Problem description:
Which lines below include "Ministers"? Copy them all.

Dataset items
········
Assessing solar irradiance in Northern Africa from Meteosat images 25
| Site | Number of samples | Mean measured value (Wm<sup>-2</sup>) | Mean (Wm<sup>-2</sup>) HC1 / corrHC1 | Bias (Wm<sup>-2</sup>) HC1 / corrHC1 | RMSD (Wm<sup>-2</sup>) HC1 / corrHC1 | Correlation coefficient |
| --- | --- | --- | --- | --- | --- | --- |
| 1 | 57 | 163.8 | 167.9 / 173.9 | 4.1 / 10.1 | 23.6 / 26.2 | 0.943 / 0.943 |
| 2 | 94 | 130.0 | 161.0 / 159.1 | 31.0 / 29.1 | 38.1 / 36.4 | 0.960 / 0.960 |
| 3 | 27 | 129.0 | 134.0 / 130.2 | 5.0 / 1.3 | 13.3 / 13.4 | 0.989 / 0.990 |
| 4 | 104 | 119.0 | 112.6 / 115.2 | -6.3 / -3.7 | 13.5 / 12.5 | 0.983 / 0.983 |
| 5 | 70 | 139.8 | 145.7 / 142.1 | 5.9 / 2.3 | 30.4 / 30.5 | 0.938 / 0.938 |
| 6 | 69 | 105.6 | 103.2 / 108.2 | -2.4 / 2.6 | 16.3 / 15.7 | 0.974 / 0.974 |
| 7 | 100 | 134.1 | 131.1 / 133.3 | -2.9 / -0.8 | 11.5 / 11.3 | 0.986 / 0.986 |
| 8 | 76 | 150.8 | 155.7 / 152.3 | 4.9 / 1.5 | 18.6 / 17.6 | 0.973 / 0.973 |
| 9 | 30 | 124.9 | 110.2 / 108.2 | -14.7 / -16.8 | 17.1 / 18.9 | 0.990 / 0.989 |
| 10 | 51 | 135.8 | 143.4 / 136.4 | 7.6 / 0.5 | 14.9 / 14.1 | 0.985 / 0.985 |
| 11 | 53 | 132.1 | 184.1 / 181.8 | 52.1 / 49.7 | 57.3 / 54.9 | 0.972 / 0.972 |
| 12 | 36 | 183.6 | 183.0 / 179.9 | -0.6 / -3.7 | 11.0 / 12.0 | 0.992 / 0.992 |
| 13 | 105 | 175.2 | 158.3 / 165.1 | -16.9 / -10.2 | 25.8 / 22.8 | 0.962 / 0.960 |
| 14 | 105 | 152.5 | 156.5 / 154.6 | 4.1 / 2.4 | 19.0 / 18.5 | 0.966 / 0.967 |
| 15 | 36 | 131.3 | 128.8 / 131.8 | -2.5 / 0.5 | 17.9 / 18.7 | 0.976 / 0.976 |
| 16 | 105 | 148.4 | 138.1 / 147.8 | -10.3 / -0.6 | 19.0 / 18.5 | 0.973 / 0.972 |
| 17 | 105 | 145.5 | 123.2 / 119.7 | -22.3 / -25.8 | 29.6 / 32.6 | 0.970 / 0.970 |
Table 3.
········
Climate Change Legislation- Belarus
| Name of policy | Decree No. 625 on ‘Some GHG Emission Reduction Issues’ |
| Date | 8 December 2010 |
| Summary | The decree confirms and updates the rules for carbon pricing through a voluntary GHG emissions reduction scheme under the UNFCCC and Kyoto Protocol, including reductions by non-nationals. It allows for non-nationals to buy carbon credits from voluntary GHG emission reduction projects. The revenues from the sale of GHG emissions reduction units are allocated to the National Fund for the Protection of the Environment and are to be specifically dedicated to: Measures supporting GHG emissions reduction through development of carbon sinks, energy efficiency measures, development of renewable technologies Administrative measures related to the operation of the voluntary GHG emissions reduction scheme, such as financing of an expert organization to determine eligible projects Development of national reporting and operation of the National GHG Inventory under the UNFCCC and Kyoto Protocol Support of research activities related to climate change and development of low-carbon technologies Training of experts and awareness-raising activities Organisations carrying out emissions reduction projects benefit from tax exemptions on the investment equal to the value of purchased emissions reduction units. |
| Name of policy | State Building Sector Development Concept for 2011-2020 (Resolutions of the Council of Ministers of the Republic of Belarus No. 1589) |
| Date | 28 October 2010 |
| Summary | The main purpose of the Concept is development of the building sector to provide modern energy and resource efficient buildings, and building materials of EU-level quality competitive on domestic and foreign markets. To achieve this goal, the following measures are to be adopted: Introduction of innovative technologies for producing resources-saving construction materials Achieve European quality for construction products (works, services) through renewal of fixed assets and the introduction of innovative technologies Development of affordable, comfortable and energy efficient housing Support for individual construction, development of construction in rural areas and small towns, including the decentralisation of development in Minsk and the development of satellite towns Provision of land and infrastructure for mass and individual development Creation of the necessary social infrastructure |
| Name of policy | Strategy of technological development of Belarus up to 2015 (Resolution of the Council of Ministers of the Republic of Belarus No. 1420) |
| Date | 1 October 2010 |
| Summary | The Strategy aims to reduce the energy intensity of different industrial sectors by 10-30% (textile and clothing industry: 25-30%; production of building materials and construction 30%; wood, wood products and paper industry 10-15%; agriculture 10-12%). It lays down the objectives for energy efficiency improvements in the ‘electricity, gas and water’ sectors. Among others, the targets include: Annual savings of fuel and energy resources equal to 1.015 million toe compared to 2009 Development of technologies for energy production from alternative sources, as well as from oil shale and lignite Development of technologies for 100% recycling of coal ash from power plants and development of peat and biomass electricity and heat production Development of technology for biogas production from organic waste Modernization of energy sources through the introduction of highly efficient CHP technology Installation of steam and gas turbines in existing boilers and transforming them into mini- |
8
········
Solved exercise:
| Name of policy | State Building Sector Development Concept for 2011-2020 (Resolutions of the Council of Ministers of the Republic of Belarus No. 1589) |
| Name of policy | Strategy of technological development of Belarus up to 2015 (Resolution of the Council of Ministers of the Republic of Belarus No. 1420) |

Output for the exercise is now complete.